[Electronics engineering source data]
::::::::
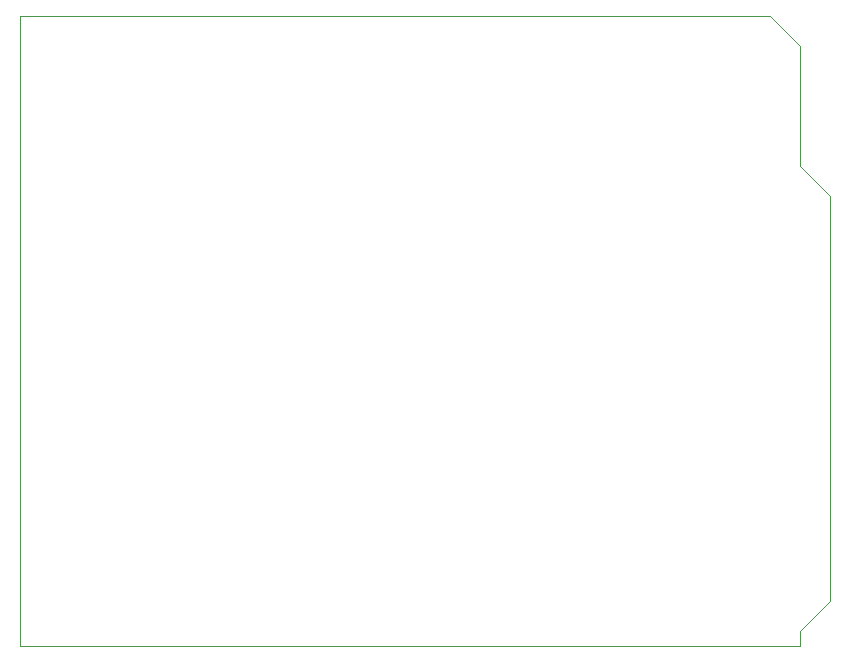
<source format=gbr>
%TF.GenerationSoftware,Altium Limited,Altium Designer,19.0.15 (446)*%
G04 Layer_Color=0*
%FSLAX25Y25*%
%MOIN*%
%TF.FileFunction,Profile,NP*%
%TF.Part,Single*%
G01*
G75*
%TA.AperFunction,Profile*%
%ADD104C,0.00100*%
D104*
X0Y0D02*
Y210000D01*
X250000D01*
X260000Y200000D01*
Y160000D01*
X270000Y150000D01*
Y15000D01*
X260000Y5000D01*
Y0D01*
X0D01*
%TF.MD5,ec9f559c32ead554742fad6e0fe33045*%
M02*

</source>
::::::::
● **TASK PROMPT**
The answer must restate each entry word for word and contain no images.

● **ANSWER SPACE**
<source format=gbr>
%TF.GenerationSoftware,Altium Limited,Altium Designer,19.0.15 (446)*%
G04 Layer_Color=0*
%FSLAX25Y25*%
%MOIN*%
%TF.FileFunction,Profile,NP*%
%TF.Part,Single*%
G01*
G75*
%TA.AperFunction,Profile*%
%ADD104C,0.00100*%
D104*
X0Y0D02*
Y210000D01*
X250000D01*
X260000Y200000D01*
Y160000D01*
X270000Y150000D01*
Y15000D01*
X260000Y5000D01*
Y0D01*
X0D01*
%TF.MD5,ec9f559c32ead554742fad6e0fe33045*%
M02*

</source>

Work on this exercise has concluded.